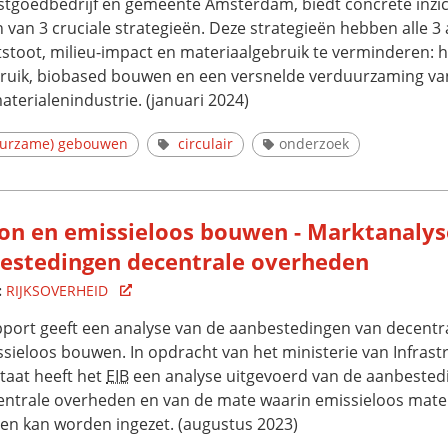
astgoedbedrijf en gemeente Amsterdam, biedt concrete inzi
 van 3 cruciale strategieën. Deze strategieën hebben alle 3
tstoot, milieu-impact en materiaalgebruik te verminderen:
ruik, biobased bouwen en een versnelde verduurzaming va
terialenindustrie. (januari 2024)
uurzame) gebouwen
circulair
onderzoek
on en emissieloos bouwen - Marktanalys
estedingen decentrale overheden
:
RIJKSOVERHEID
pport geeft een analyse van de aanbestedingen van decent
ssieloos bouwen. In opdracht van het ministerie van Infrast
taat heeft het
EIB
een analyse uitgevoerd van de aanbested
entrale overheden en van de mate waarin emissieloos mate
ten kan worden ingezet. (augustus 2023)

# # # # #

### Instruction
Please transcribe each entry exactly, but skip any picture it holds.

### Written response
astgoedbedrijf en gemeente Amsterdam, biedt concrete inzi
 van 3 cruciale strategieën. Deze strategieën hebben alle 3
tstoot, milieu-impact en materiaalgebruik te verminderen:
ruik, biobased bouwen en een versnelde verduurzaming va
terialenindustrie. (januari 2024)
uurzame) gebouwen
circulair
onderzoek
on en emissieloos bouwen - Marktanalys
estedingen decentrale overheden
:
RIJKSOVERHEID
pport geeft een analyse van de aanbestedingen van decent
ssieloos bouwen. In opdracht van het ministerie van Infrast
taat heeft het
EIB
een analyse uitgevoerd van de aanbested
entrale overheden en van de mate waarin emissieloos mate
ten kan worden ingezet. (augustus 2023)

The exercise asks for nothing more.